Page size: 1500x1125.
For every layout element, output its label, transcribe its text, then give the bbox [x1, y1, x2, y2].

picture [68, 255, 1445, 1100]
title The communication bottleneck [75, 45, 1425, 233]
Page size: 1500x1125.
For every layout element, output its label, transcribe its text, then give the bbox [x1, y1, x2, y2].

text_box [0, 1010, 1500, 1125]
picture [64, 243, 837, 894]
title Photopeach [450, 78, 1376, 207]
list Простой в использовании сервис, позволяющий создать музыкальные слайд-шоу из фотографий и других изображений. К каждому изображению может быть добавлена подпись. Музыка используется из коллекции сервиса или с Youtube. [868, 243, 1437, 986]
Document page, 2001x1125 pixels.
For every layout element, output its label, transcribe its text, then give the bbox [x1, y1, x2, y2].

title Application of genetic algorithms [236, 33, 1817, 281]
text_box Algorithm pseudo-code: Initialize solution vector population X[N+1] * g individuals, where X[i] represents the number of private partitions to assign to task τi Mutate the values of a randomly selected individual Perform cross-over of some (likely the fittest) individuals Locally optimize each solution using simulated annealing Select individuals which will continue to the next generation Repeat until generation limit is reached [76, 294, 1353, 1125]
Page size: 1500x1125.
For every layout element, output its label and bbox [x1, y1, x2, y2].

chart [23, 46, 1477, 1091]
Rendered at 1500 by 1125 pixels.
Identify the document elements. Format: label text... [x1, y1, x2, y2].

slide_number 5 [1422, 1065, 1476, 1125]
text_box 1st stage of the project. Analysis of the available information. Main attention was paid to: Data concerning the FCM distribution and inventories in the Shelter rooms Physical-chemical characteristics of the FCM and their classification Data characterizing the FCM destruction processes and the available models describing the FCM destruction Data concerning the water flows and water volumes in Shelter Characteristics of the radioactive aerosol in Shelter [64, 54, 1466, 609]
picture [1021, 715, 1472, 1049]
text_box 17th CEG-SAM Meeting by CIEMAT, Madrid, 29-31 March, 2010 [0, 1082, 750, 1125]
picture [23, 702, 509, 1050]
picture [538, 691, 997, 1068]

━━━━━━━━━━━━━━━━

| WORK TASK |
Your output must contain exactly the lines from the one containing "Identify the document" to the final line of the data above, and no other text.

| ANSWER SECTION |
Identify the document elements. Format: label text... [x1, y1, x2, y2].

slide_number 5 [1422, 1065, 1476, 1125]
text_box 1st stage of the project. Analysis of the available information. Main attention was paid to: Data concerning the FCM distribution and inventories in the Shelter rooms Physical-chemical characteristics of the FCM and their classification Data characterizing the FCM destruction processes and the available models describing the FCM destruction Data concerning the water flows and water volumes in Shelter Characteristics of the radioactive aerosol in Shelter [64, 54, 1466, 609]
picture [1021, 715, 1472, 1049]
text_box 17th CEG-SAM Meeting by CIEMAT, Madrid, 29-31 March, 2010 [0, 1082, 750, 1125]
picture [23, 702, 509, 1050]
picture [538, 691, 997, 1068]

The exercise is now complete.